**PROBLEM DESCRIPTION**
Take the data below and extract the lines from the one with "coffee maker: none" to the one with "fruit: present [641,360,702,407]", inclusive, exactly as written.

**MATERIAL PROVIDED**
--------
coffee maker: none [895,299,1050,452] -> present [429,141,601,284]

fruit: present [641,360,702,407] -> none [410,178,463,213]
--------
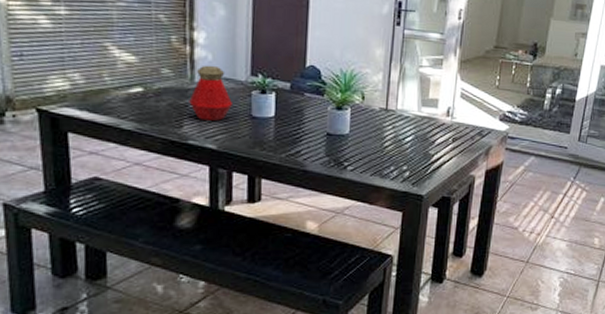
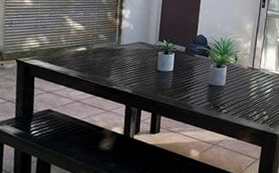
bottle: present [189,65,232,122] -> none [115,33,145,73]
--------
**THE ANSWER**
coffee maker: none [895,299,1050,452] -> present [429,141,601,284]

fruit: present [641,360,702,407] -> none [410,178,463,213]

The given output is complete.